We were down in the town of Komatsucho by this stage with not much more than kilometre to go. Distracted by the boggled interest of some school kids, we weren’t quite sure how many right angle turns we’d made and asked a passing motorist for directions to the last temple, Hoju-ji, Preserved Treasure Temple, Number 62. She didn’t want to tell us. In a final gesture of ossetai she really really wanted to drive us there. But no, no way. Not today. We’d come this far and while trembling on the brink, we hadn’t tumbled over the train timetable precipice just yet. We turned a corner and in the far distance I could see a big traffic sign to the eki, which I knew was 100 metres from the temple. So we hustled along the footpath of a busy main road to find a good deal of Hoju-ji in the middle of major building works. The contemporary world will intrude.

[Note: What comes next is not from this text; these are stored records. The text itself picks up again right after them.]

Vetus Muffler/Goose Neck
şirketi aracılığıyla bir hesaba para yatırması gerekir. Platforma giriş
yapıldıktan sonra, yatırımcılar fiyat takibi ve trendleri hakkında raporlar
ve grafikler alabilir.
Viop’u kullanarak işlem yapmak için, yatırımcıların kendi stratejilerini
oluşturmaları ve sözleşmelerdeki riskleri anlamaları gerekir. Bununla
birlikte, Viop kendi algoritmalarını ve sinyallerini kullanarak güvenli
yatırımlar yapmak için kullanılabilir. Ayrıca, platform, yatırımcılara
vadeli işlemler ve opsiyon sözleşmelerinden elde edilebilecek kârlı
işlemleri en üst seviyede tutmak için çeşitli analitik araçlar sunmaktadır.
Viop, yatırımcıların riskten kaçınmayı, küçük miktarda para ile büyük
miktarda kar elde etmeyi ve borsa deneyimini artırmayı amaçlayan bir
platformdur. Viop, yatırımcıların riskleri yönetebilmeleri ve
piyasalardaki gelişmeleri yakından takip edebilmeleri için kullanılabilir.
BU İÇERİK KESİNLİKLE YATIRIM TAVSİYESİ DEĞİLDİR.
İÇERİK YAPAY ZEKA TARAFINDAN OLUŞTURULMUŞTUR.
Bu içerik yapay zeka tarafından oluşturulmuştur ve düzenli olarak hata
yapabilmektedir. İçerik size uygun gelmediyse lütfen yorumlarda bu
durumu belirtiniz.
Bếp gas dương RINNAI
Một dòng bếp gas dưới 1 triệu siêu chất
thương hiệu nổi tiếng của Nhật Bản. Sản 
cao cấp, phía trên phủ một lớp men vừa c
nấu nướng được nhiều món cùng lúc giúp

And yes …with just enough time to tackle the vending machines.
••••
Did we get sick of temples? No. There are half a dozen more I’d really like to see including Number 88. Did we find them all interesting? No. It varied. But almost always. Shosun-ji, Iwaya-ji and Tairyu-ji I am unlikely to forget, not for the pain but for the reward of getting to them. Did we become pilgrims? No. We were just walkers having a red hot time. In terms of background, do I wish I knew then what I know now? Mmm … moot point. Not sure. It’s a bit like track notes. They never make sense till after you’ve done the walk. But there is nothing which sustains liveliness of mind more than the joy of initial discovery. Do I wish I had known more about temple etiquette? Yes. You light your joss sticks in threes and ring the bell once only. Anything a) less and b) more is egregious.
Myrna says:
It was like solving a puzzle every day. That’s the pilgrimage.
We ate outstanding apples, and great rice crackers. The white bait was full of flavour and life. We appreciated water. That’s the pilgrimage too.
As you go up into the mountains, with the effort and focus of the climbing and the constant presence of the natural world, the daily concerns of life just fall away. You are reminded of this by all those jizos which represent so much pain, parents struggling to lighten the weight of their sadness. Then you get to a temple garden and there is stillness and peace in the beauty, peace stopping the usual hurly burly of your mind. It’s not the religion or the ritual or the statues or the temples; it’s the experience. That’s the pilgrimage.